[Exercise passage]

OSMH Consumer Indexer (PaSC-OCI)

CESSDA CDC Consumer Indexer (an OSMH Consumer) for Metadata harvesting and ingestion into Elasticsearch. See the OSMH System Architecture Document for more information about The Open Source Metadata Harvester (OSMH).

Quality - Software Maturity Level

The overall Software Maturity Level for this product, and the individual scores for each attribute can be found in the SML file.

Getting Started

These instructions will get you a copy of the project up and running on your local machine for development and testing purposes. See deployment for notes on how to deploy the project on a live system.

Prerequisites

The following tools must be installed before compiling

Java JDK 17

Test it

./mvnw clean test

Sonar it

To perform SonarQube analysis locally, run SonarQube and then execute

./mvnw sonar:sonar

Build it

./mvnw clean package

Run it

./mvnw spring-boot:run

Run it — with a specified profile

To run the OSMH consumer with a custom profile, use the following command line:

java -jar target/pasc-oci*.jar --spring.profiles.active=${profile_name}

If no profile is specified, the default profile will be used. This profile is configured to use a local Elasticsearch instance hosted at http://localhost:9200.

Notes

Makes use of TDD
When running integration tests, a standalone Elasticsearch server is launched

Deployment

At startup

The application loads configuration in this order as defined by the Spring Boot Framework.

[/Exercise passage]
[Supplied data]

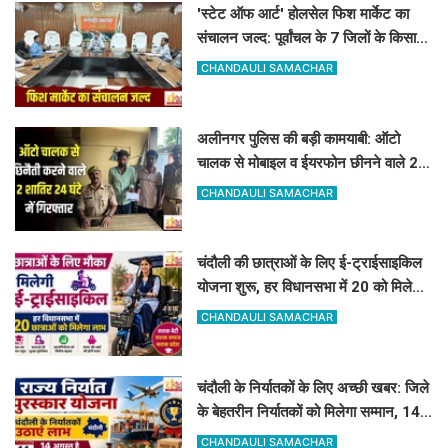
'स्टेट ऑफ आर्ट' होलसेल फिश मार्केट का
संचालन जल्द: पूर्वांचल के 7 जिलों के किसान
जुड़ेंगे चंदौली फिश मार्केट से
CHANDAULI SAMACHAR
अलीनगर पुलिस की बड़ी कामयाबी: ऑटो
चालक से मोबाइल व ईयरफोन छीनने वाले 2
अभियुक्त 24 घंटे में गिरफ्तार
CHANDAULI SAMACHAR
चंदौली की छात्राओं के लिए ई-ट्राईसाइकिल
योजना शुरू, हर विधानसभा में 20 को मिलेगा
लाभ
CHANDAULI SAMACHAR
चंदौली के निर्यातकों के लिए अच्छी खबर: जिले
के बेहतरीन निर्यातकों को मिलेगा सम्मान, 14
अगस्त तक करें आवेदन
CHANDAULI SAMACHAR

[/Supplied data]

* _Requirement A_: According to the indexer README, where is the local Elasticsearch instance used by the default profile hosted?
* _Requirement B_: Repeat the part of the indexer README that opens with the words containing "The overall Software" and closes with "a live system.".
* _Requirement C_: Summarize the indexer README in two sentences.
Answer from the indexer README only, not the listing.

* _Exercise response A_: At http://localhost:9200.

* _Exercise response B_:
The overall Software Maturity Level for this product, and the individual scores for each attribute can be found in the SML file.

Getting Started

These instructions will get you a copy of the project up and running on your local machine for development and testing purposes. See deployment for notes on how to deploy the project on a live system.

* _Exercise response C_: The indexer README describes the CESSDA CDC Consumer Indexer, an OSMH Consumer for metadata harvesting and ingestion into Elasticsearch. It lists Java JDK 17 as a prerequisite and gives commands to test, run SonarQube analysis on, build, and run the project, noting that the default profile uses a local Elasticsearch instance at http://localhost:9200.